(Stored items)
= = = = =
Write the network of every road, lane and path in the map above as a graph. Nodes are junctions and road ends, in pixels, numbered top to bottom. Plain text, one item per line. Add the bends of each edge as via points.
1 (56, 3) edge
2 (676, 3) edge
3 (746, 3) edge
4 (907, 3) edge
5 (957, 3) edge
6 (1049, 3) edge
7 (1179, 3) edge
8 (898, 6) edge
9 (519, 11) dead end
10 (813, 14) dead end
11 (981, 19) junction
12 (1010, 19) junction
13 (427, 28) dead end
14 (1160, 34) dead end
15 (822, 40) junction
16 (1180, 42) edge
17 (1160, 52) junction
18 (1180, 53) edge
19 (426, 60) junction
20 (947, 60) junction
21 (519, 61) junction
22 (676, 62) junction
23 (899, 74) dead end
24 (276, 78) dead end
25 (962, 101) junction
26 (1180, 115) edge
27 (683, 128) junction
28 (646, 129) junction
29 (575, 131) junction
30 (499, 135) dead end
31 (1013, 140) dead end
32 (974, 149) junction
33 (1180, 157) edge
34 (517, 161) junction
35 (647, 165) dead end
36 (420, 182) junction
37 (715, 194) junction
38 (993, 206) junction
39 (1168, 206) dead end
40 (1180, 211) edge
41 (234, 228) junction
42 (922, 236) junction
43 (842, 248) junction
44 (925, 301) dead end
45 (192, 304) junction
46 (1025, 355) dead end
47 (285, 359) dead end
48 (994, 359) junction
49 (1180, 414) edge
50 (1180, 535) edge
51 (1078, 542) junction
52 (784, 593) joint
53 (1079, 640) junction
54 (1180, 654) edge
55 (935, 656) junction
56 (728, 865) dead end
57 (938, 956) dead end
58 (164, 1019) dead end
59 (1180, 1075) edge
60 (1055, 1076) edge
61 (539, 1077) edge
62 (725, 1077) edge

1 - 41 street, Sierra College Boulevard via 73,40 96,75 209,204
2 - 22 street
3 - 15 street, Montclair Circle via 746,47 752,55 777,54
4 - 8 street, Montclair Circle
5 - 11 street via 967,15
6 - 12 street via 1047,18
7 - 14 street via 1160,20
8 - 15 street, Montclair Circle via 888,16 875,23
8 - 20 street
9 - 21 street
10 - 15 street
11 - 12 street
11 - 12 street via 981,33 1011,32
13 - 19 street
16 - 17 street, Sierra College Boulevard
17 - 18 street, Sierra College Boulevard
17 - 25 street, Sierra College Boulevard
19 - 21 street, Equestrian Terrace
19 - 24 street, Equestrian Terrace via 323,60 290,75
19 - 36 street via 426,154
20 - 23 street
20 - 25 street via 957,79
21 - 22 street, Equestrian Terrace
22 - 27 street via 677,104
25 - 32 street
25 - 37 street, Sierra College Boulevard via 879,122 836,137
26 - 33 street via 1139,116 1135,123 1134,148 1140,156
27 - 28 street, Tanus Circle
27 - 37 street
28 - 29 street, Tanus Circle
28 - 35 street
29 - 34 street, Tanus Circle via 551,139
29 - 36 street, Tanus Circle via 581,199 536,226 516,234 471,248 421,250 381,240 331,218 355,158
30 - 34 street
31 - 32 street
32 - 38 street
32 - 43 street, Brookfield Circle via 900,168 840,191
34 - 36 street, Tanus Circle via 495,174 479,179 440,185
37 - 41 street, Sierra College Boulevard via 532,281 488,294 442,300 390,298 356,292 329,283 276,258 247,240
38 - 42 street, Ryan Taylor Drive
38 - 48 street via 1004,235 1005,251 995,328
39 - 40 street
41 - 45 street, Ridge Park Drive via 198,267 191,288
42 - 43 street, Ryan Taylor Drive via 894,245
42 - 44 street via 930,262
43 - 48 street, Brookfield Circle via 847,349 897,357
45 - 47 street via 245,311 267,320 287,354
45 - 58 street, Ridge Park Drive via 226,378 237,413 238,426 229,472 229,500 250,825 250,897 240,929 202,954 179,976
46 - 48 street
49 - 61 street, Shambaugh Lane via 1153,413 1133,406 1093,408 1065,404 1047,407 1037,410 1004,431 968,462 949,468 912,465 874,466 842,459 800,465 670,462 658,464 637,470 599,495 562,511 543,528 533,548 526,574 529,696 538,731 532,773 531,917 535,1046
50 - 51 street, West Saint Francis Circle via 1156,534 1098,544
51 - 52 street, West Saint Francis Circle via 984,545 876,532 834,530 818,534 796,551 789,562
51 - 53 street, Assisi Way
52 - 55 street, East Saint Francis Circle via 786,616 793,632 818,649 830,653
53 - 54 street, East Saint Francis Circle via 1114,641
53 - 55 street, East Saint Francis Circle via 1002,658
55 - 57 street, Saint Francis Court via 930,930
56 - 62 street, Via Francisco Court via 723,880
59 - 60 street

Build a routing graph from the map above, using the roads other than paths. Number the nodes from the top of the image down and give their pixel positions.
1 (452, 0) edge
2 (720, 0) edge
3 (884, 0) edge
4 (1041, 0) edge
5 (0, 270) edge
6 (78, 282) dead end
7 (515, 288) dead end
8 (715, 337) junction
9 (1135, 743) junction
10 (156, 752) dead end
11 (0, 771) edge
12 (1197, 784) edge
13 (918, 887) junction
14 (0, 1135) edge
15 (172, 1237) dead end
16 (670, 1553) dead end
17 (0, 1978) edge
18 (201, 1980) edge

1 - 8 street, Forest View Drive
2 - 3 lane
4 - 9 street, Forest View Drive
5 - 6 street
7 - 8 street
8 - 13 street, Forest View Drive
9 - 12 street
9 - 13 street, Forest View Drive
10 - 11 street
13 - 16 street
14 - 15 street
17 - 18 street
= = = = =
== Work task ==
Filter the lines above so that only those with the string "Sierra" remain, then copy them.

== Written answer ==
1 - 41 street, Sierra College Boulevard via 73,40 96,75 209,204
16 - 17 street, Sierra College Boulevard
17 - 18 street, Sierra College Boulevard
17 - 25 street, Sierra College Boulevard
25 - 37 street, Sierra College Boulevard via 879,122 836,137
37 - 41 street, Sierra College Boulevard via 532,281 488,294 442,300 390,298 356,292 329,283 276,258 247,240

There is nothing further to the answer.